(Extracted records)
┌────────

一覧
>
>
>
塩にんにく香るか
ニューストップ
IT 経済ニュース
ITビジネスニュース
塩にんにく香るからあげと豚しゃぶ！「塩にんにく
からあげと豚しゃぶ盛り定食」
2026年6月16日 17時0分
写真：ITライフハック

└────────

*PROBLEM DETAILS*
Please reproduce the closing stretch of the records, from the line with "塩にんにく香るからあげと豚しゃぶ！「塩にんにく" through the last line, exactly as it stands.

*TASK ANSWER*
塩にんにく香るからあげと豚しゃぶ！「塩にんにく
からあげと豚しゃぶ盛り定食」
2026年6月16日 17時0分
写真：ITライフハック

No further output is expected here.